**TAAKOMSCHRIJVING:**
Orden het stuk vanaf het begin van het overzicht tot en met de regel met "ar su diseño" als een JSON-lijst van strings, met elke regel als eigen string. Laat lege regels weg.

[TE GEBRUIKEN GEGEVENS]

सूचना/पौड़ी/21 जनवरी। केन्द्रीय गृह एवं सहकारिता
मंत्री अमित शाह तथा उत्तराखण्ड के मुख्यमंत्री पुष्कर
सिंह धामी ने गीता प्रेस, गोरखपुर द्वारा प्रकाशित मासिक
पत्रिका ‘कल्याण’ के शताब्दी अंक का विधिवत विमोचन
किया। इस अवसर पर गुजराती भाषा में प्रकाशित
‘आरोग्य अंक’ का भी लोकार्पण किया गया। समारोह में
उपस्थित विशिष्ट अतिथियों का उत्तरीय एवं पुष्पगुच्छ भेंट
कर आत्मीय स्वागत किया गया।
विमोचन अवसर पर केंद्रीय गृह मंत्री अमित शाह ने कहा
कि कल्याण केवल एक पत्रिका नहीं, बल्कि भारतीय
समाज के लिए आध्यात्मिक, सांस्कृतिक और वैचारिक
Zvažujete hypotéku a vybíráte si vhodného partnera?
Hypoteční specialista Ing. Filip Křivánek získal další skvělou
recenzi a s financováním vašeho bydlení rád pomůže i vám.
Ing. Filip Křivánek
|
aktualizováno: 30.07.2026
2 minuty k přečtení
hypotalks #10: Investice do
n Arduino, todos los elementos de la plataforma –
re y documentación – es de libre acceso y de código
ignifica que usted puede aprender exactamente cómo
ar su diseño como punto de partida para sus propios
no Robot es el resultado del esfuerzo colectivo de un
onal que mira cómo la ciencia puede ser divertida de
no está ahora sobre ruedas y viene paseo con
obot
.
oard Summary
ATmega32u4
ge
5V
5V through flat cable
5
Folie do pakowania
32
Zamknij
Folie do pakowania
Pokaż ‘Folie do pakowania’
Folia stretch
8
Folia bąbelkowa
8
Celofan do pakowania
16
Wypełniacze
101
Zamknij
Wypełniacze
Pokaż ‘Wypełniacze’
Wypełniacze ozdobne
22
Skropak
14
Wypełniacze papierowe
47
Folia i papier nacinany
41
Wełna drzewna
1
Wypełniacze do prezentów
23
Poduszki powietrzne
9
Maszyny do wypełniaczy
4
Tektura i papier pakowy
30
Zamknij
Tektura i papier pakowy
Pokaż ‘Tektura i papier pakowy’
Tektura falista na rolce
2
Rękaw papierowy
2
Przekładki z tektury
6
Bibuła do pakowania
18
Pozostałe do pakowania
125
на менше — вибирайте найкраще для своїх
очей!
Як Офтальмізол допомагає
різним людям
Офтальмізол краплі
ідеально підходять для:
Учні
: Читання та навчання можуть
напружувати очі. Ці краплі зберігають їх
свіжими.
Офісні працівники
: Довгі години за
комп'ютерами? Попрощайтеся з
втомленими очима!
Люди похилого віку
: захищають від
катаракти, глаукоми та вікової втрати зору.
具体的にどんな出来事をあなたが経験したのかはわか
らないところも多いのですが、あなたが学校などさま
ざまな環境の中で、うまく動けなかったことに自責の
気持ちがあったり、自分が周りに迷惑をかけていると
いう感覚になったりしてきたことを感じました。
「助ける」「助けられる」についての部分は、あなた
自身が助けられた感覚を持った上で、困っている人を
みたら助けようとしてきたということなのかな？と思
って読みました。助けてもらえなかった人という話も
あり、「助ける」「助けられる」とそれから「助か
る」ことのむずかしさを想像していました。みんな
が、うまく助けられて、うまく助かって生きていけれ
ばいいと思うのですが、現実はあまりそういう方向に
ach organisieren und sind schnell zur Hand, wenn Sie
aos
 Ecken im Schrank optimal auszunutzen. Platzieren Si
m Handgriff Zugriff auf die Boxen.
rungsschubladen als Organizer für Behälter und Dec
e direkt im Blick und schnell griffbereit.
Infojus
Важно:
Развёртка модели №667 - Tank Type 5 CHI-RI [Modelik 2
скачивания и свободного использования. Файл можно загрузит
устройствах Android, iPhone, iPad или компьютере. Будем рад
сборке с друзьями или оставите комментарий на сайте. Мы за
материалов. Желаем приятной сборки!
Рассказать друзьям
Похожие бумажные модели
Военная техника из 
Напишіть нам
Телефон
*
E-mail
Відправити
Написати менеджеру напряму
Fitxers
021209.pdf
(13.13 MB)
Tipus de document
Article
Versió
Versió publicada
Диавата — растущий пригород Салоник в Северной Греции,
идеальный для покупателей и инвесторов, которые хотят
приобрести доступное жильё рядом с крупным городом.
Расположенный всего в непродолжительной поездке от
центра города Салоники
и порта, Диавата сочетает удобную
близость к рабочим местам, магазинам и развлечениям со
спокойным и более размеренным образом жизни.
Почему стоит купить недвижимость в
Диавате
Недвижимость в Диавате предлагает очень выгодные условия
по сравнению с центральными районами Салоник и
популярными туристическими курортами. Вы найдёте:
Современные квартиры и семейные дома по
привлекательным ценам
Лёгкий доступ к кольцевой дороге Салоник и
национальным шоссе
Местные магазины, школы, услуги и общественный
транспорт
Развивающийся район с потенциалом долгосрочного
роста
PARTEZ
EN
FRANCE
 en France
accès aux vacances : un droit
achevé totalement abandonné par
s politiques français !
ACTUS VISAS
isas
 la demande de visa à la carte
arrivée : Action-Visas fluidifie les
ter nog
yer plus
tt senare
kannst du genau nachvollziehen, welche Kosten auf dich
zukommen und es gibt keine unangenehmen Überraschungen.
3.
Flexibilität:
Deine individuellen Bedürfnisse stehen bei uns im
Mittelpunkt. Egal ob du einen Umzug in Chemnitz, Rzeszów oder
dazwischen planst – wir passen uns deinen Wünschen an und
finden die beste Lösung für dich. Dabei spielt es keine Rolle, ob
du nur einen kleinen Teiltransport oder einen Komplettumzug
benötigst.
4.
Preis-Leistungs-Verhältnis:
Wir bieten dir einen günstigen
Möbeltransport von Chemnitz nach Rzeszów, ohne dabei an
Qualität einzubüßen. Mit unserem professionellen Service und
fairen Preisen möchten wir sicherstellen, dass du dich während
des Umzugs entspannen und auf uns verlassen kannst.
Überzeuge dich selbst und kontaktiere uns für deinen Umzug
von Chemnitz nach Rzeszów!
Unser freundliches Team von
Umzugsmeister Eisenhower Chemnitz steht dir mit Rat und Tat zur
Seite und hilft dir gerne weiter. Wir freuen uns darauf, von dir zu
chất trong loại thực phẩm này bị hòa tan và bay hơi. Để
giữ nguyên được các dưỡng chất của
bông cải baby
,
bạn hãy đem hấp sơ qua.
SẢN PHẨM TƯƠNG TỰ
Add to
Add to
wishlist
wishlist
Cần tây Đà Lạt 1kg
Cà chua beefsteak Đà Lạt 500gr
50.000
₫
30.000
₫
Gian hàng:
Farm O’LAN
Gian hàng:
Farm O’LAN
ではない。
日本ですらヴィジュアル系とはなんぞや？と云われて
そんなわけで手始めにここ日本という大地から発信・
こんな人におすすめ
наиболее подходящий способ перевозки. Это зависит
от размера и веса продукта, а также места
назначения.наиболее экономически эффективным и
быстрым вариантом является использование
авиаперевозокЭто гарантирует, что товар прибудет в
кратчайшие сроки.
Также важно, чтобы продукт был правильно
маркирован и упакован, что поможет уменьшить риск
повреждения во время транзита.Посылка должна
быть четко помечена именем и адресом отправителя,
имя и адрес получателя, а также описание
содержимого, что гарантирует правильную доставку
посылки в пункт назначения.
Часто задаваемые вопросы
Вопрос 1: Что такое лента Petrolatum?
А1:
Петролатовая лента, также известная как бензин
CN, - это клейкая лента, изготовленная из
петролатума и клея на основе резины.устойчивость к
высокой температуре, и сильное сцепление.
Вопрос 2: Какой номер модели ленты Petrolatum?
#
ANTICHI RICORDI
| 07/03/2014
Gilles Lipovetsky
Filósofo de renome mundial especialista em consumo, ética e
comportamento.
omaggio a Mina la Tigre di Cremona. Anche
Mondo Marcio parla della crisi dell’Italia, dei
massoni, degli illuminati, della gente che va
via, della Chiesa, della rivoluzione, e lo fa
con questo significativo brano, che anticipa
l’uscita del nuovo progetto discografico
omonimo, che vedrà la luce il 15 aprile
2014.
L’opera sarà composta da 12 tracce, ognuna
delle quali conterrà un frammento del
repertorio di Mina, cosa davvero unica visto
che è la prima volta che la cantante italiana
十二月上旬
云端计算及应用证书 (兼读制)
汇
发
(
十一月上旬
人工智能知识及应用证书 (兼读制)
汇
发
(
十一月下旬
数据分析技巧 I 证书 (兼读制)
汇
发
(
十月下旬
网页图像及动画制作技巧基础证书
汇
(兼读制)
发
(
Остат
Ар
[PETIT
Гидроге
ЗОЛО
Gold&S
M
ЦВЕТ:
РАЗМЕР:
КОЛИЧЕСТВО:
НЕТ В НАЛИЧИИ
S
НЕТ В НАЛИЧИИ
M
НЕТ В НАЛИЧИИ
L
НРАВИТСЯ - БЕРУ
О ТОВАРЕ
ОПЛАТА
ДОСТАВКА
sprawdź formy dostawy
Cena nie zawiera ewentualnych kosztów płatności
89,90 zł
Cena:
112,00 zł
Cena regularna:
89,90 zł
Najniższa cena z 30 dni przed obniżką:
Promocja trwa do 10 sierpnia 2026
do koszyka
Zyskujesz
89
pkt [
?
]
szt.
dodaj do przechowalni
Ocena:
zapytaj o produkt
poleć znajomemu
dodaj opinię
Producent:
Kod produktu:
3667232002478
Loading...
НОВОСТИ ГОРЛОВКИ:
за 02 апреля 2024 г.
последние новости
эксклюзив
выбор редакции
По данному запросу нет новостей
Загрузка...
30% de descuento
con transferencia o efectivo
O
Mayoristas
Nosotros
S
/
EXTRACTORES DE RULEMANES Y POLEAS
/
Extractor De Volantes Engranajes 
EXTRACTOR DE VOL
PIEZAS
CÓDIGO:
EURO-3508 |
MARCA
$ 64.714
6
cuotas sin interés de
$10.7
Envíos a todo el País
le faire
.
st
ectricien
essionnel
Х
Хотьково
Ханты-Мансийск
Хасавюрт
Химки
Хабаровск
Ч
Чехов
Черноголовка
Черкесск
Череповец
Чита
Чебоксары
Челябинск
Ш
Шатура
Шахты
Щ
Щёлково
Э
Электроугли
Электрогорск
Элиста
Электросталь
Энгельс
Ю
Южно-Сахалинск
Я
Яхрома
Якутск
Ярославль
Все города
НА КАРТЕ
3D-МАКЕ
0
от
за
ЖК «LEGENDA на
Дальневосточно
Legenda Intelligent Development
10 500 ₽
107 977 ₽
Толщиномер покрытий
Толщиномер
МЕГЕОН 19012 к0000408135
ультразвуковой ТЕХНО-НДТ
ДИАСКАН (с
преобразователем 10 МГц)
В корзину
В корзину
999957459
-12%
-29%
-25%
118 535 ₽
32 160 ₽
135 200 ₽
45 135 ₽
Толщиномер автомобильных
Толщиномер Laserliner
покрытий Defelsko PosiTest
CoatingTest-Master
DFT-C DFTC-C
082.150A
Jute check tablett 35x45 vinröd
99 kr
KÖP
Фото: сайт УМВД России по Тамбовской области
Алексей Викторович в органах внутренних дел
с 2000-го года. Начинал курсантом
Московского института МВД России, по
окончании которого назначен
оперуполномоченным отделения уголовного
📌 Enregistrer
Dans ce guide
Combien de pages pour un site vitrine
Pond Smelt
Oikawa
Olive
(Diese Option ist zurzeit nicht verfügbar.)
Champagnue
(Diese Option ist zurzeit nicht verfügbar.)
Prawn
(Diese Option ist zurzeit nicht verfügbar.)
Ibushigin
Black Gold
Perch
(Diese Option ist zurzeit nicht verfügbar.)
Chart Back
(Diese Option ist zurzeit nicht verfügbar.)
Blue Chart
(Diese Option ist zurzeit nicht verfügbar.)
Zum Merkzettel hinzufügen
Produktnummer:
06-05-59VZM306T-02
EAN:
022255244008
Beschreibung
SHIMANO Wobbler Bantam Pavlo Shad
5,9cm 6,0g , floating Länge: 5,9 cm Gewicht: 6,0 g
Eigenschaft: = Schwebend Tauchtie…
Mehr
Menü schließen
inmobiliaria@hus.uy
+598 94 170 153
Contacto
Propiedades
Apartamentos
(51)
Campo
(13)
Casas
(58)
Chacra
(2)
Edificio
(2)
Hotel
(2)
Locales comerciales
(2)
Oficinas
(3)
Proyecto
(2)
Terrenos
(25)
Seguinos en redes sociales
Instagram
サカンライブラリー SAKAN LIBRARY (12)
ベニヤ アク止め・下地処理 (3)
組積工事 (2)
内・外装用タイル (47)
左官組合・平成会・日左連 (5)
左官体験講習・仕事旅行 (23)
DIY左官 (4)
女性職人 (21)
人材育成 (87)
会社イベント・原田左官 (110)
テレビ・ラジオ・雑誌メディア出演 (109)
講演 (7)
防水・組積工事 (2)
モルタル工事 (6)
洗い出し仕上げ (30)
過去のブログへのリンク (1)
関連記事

[/TE GEBRUIKEN GEGEVENS]

**UITGEVOERDE TAAK:**
[
  "सूचना/पौड़ी/21 जनवरी। केन्द्रीय गृह एवं सहकारिता",
  "मंत्री अमित शाह तथा उत्तराखण्ड के मुख्यमंत्री पुष्कर",
  "सिंह धामी ने गीता प्रेस, गोरखपुर द्वारा प्रकाशित मासिक",
  "पत्रिका ‘कल्याण’ के शताब्दी अंक का विधिवत विमोचन",
  "किया। इस अवसर पर गुजराती भाषा में प्रकाशित",
  "‘आरोग्य अंक’ का भी लोकार्पण किया गया। समारोह में",
  "उपस्थित विशिष्ट अतिथियों का उत्तरीय एवं पुष्पगुच्छ भेंट",
  "कर आत्मीय स्वागत किया गया।",
  "विमोचन अवसर पर केंद्रीय गृह मंत्री अमित शाह ने कहा",
  "कि कल्याण केवल एक पत्रिका नहीं, बल्कि भारतीय",
  "समाज के लिए आध्यात्मिक, सांस्कृतिक और वैचारिक",
  "Zvažujete hypotéku a vybíráte si vhodného partnera?",
  "Hypoteční specialista Ing. Filip Křivánek získal další skvělou",
  "recenzi a s financováním vašeho bydlení rád pomůže i vám.",
  "Ing. Filip Křivánek",
  "|",
  "aktualizováno: 30.07.2026",
  "2 minuty k přečtení",
  "hypotalks #10: Investice do",
  "n Arduino, todos los elementos de la plataforma –",
  "re y documentación – es de libre acceso y de código",
  "ignifica que usted puede aprender exactamente cómo",
  "ar su diseño como punto de partida para sus propios"
]